Omit all pictures. Print the remaining lines exactly, from the start of the data through the line containing "Name | Type | Description | Notes".

#####

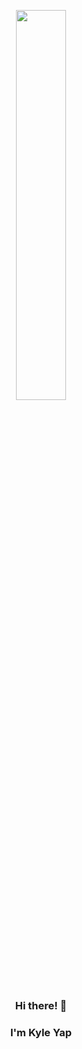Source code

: <p align="center">
  <img width="40%" height="40%" src="https://github.com/famasboy888/famasboy888/assets/23441168/c498acd1-d33b-4c52-94f4-a04eafec8c5a">
</p>

<div align="center">
  
### Hi there! 👋
### I'm Kyle Yap 

</div>
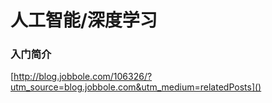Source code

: # 人工智能/深度学习
### 入门简介
[http://blog.jobbole.com/106326/?utm_source=blog.jobbole.com&utm_medium=relatedPosts]()

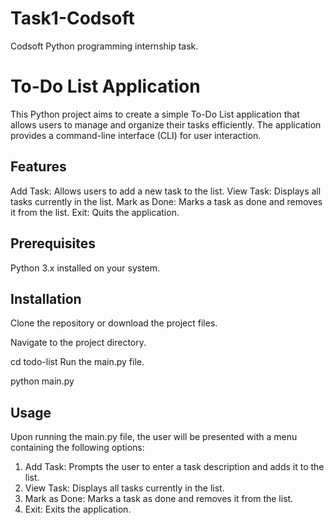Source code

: # Task1-Codsoft
Codsoft Python programming internship task.

# To-Do List Application
This Python project aims to create a simple To-Do List application that allows users to manage and organize their tasks efficiently. The application provides a command-line interface (CLI) for user interaction.

## Features
Add Task: Allows users to add a new task to the list.
View Task: Displays all tasks currently in the list.
Mark as Done: Marks a task as done and removes it from the list.
Exit: Quits the application.

## Prerequisites
Python 3.x installed on your system.

## Installation
Clone the repository or download the project files.

Navigate to the project directory.

cd todo-list
Run the main.py file.

python main.py

## Usage
Upon running the main.py file, the user will be presented with a menu containing the following options:

1. Add Task: Prompts the user to enter a task description and adds it to the list.
2. View Task: Displays all tasks currently in the list.
3. Mark as Done: Marks a task as done and removes it from the list.
4. Exit: Exits the application.
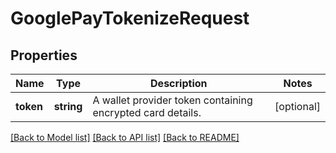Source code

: # GooglePayTokenizeRequest

## Properties
Name | Type | Description | Notes
------------ | ------------- | ------------- | -------------
**token** | **string** | A wallet provider token containing encrypted card details. | [optional] 

[[Back to Model list]](../../README.md#documentation-for-models) [[Back to API list]](../../README.md#documentation-for-api-endpoints) [[Back to README]](../../README.md)


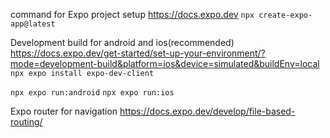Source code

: command for Expo project setup
https://docs.expo.dev
`npx create-expo-app@latest`

Development build for android and ios(recommended)
https://docs.expo.dev/get-started/set-up-your-environment/?mode=development-build&platform=ios&device=simulated&buildEnv=local
`npx expo install expo-dev-client`

`npx expo run:android`
`npx expo run:ios`


Expo router for navigation
https://docs.expo.dev/develop/file-based-routing/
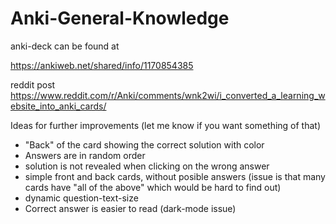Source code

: # Anki-General-Knowledge
anki-deck can be found at

https://ankiweb.net/shared/info/1170854385

reddit post 
https://www.reddit.com/r/Anki/comments/wnk2wi/i_converted_a_learning_website_into_anki_cards/


Ideas for further improvements (let me know if you want something of that)

- "Back" of the card showing the correct solution with color
- Answers are in random order
- solution is not revealed when clicking on the wrong answer
- simple front and back cards, without posible answers (issue is that many cards have "all of the above" which would be hard to find out)
- dynamic question-text-size
- Correct answer is easier to read (dark-mode issue)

#####

*EXERCISE RESPONSE*
Source code

: <p align="center">
  <img width="40%" height="40%" src="https://github.com/famasboy888/famasboy888/assets/23441168/c498acd1-d33b-4c52-94f4-a04eafec8c5a">
</p>

<div align="center">
  
### Hi there! 👋
### I'm Kyle Yap 

</div>
Source code

: # 人工智能/深度学习
### 入门简介
[http://blog.jobbole.com/106326/?utm_source=blog.jobbole.com&utm_medium=relatedPosts]()

Source code

: # Task1-Codsoft
Codsoft Python programming internship task.

# To-Do List Application
This Python project aims to create a simple To-Do List application that allows users to manage and organize their tasks efficiently. The application provides a command-line interface (CLI) for user interaction.

## Features
Add Task: Allows users to add a new task to the list.
View Task: Displays all tasks currently in the list.
Mark as Done: Marks a task as done and removes it from the list.
Exit: Quits the application.

## Prerequisites
Python 3.x installed on your system.

## Installation
Clone the repository or download the project files.

Navigate to the project directory.

cd todo-list
Run the main.py file.

python main.py

## Usage
Upon running the main.py file, the user will be presented with a menu containing the following options:

1. Add Task: Prompts the user to enter a task description and adds it to the list.
2. View Task: Displays all tasks currently in the list.
3. Mark as Done: Marks a task as done and removes it from the list.
4. Exit: Exits the application.
Source code

: # GooglePayTokenizeRequest

## Properties
Name | Type | Description | Notes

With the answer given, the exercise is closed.